#### [Task statement]
Your job is to return every line in the data holding the string "First".

Items from a dataset

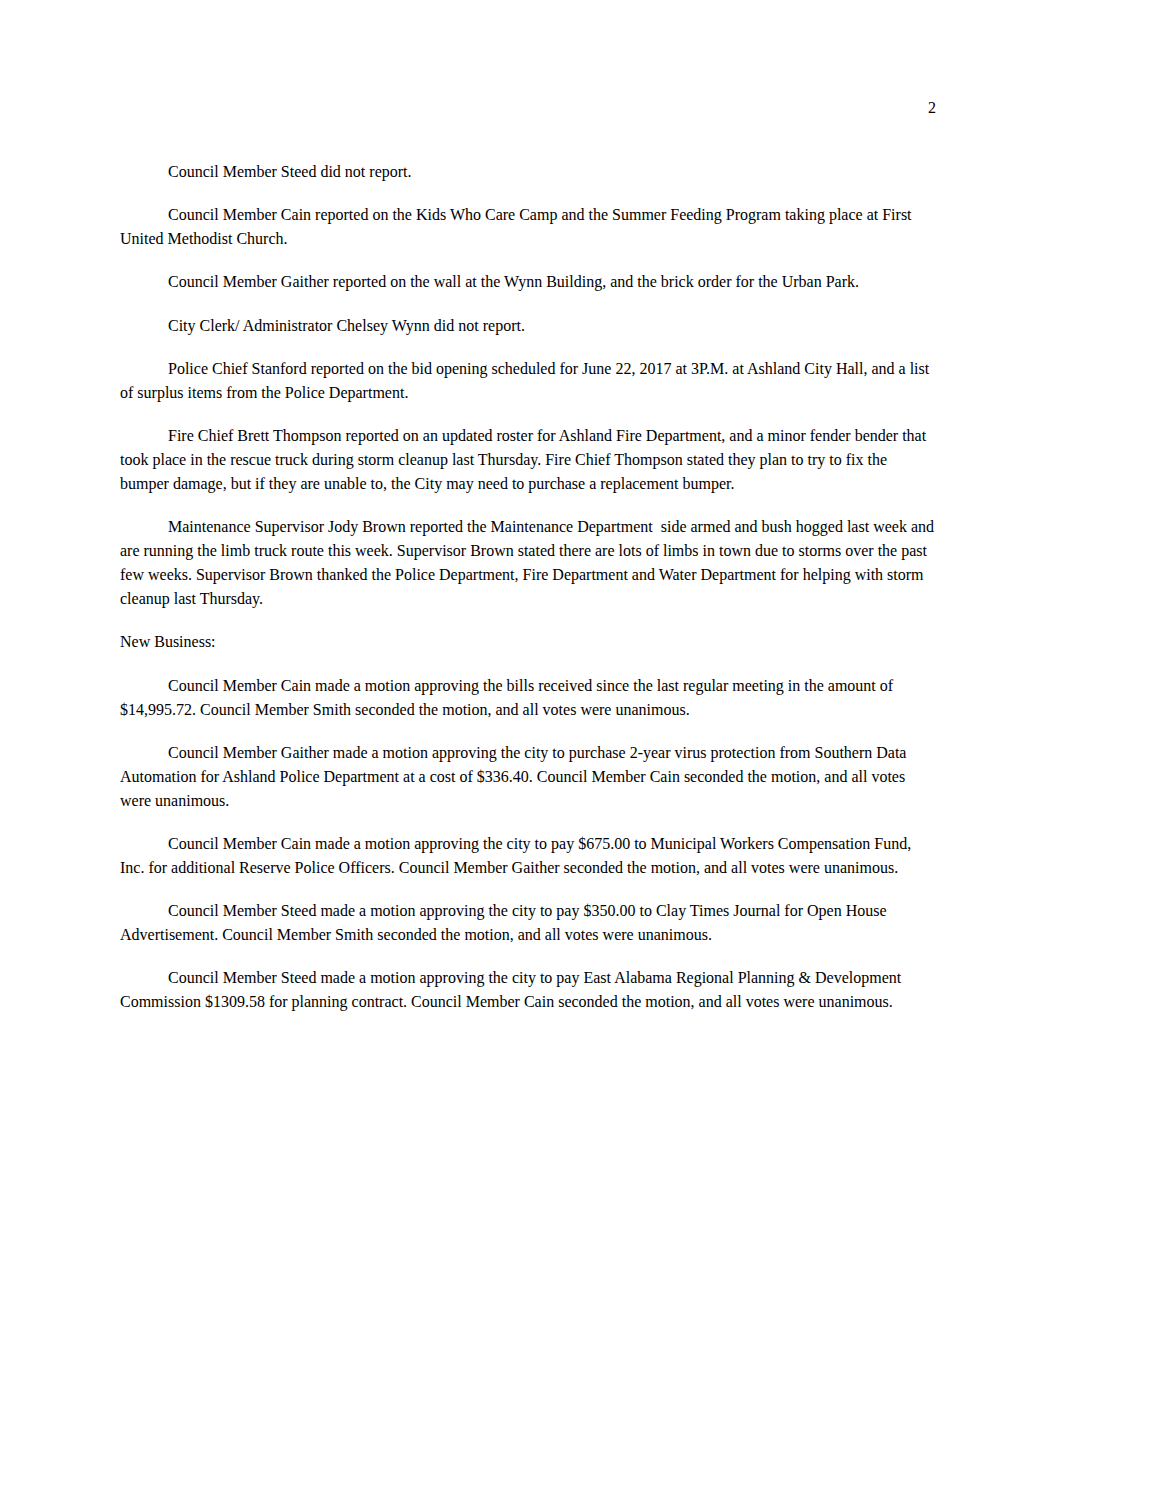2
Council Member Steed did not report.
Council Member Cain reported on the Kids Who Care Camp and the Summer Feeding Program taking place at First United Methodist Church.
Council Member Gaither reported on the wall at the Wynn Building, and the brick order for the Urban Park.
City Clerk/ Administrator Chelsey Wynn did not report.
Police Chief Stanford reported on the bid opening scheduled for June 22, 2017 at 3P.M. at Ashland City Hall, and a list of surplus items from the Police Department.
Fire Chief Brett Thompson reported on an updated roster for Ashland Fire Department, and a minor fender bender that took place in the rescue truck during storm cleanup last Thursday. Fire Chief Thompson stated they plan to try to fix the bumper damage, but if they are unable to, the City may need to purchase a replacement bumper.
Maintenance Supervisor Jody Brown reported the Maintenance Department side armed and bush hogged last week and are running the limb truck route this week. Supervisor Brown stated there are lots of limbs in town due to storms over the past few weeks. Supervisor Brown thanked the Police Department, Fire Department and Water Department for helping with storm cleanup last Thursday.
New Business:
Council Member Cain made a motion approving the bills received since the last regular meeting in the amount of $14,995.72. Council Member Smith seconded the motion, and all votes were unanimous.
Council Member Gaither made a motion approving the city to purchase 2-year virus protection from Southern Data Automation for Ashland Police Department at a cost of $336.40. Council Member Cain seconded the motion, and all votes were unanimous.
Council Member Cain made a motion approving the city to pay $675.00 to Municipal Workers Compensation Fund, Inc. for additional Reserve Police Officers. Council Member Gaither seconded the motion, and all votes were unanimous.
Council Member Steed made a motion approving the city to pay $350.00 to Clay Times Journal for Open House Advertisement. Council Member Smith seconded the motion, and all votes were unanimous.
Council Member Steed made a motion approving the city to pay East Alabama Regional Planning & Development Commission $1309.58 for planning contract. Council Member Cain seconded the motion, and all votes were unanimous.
...
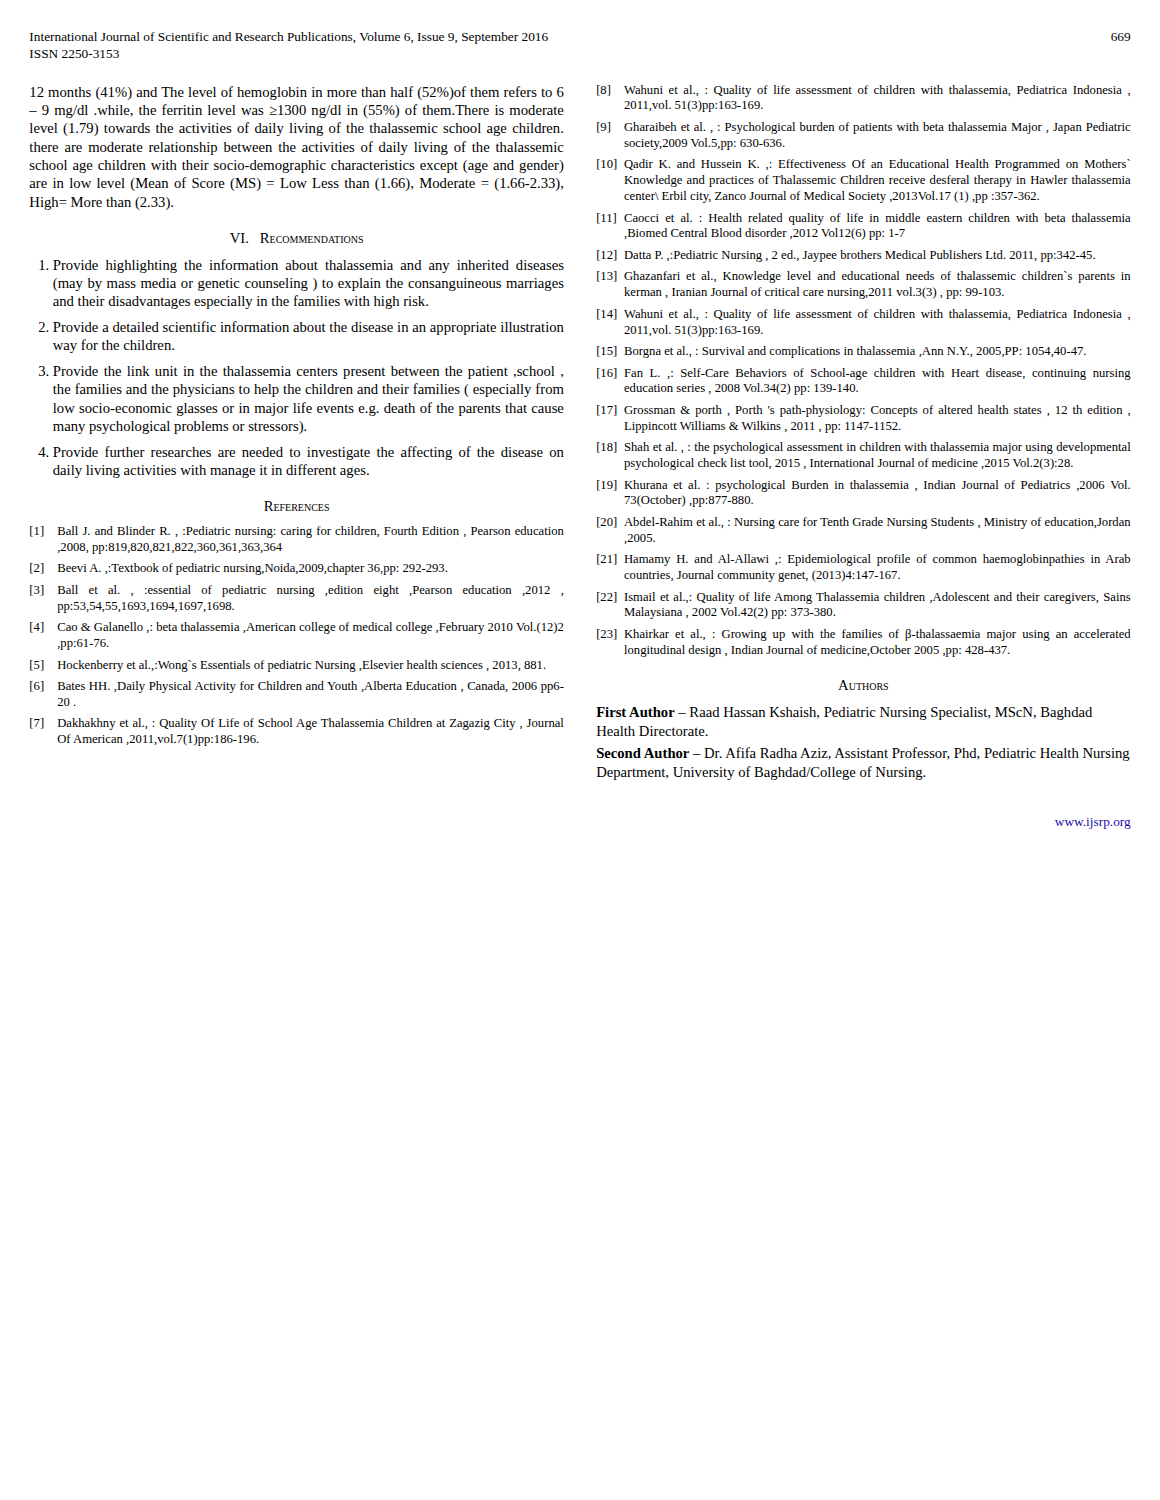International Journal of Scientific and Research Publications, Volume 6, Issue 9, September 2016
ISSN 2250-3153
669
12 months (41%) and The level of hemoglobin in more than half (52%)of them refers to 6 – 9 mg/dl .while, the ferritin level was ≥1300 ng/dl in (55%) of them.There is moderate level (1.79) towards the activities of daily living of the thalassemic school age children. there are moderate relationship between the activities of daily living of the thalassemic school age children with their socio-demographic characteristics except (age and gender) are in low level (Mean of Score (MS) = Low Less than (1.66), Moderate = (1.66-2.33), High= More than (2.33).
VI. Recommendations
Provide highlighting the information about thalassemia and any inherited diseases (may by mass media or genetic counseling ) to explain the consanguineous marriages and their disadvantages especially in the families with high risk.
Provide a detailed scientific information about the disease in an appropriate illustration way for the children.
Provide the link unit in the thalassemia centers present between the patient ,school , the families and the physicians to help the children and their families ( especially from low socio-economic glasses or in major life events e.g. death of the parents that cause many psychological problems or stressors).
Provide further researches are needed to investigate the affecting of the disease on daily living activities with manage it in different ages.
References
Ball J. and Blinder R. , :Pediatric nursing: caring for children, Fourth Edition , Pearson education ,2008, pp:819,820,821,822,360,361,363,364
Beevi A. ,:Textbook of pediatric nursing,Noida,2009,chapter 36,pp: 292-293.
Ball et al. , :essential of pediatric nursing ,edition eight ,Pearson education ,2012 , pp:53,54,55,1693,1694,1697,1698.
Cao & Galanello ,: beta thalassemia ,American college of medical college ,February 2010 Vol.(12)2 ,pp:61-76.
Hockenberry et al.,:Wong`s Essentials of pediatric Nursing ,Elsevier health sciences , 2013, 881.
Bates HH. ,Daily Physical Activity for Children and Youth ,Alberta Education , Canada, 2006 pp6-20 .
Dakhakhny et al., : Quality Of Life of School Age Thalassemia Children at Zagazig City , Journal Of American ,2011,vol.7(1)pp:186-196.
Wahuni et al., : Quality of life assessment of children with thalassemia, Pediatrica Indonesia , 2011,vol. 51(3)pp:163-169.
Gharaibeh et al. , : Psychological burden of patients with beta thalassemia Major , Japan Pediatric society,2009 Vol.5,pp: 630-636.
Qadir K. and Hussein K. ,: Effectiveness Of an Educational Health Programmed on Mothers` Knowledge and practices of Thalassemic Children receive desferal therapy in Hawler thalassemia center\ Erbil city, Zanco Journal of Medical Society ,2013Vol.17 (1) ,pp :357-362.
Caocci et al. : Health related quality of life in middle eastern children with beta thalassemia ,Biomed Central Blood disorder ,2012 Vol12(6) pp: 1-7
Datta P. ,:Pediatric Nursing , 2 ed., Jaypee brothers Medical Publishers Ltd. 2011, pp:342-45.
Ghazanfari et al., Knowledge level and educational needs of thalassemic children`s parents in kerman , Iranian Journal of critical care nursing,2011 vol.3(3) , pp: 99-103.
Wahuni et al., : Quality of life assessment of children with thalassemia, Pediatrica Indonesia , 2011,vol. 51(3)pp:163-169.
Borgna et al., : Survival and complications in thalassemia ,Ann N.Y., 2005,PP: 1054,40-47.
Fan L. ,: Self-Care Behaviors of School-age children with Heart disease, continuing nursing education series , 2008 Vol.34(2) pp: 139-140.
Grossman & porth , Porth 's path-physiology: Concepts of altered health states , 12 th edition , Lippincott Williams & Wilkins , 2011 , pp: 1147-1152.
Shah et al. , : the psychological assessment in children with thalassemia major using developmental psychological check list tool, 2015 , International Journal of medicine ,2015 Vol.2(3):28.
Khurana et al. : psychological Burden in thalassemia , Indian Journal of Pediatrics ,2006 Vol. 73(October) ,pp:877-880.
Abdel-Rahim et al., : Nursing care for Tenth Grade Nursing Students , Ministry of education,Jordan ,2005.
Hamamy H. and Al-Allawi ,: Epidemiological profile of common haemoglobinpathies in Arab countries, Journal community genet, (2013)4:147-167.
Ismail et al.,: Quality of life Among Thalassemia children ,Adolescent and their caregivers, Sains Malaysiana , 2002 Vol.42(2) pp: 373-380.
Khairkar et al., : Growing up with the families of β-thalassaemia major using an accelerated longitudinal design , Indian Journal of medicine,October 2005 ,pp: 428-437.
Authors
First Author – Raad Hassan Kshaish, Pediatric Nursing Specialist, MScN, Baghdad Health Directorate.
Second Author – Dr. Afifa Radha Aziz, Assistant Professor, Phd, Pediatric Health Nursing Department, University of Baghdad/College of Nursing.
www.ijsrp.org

#### [Answer area]
Council Member Cain reported on the Kids Who Care Camp and the Summer Feeding Program taking place at First United Methodist Church.
First Author – Raad Hassan Kshaish, Pediatric Nursing Specialist, MScN, Baghdad Health Directorate.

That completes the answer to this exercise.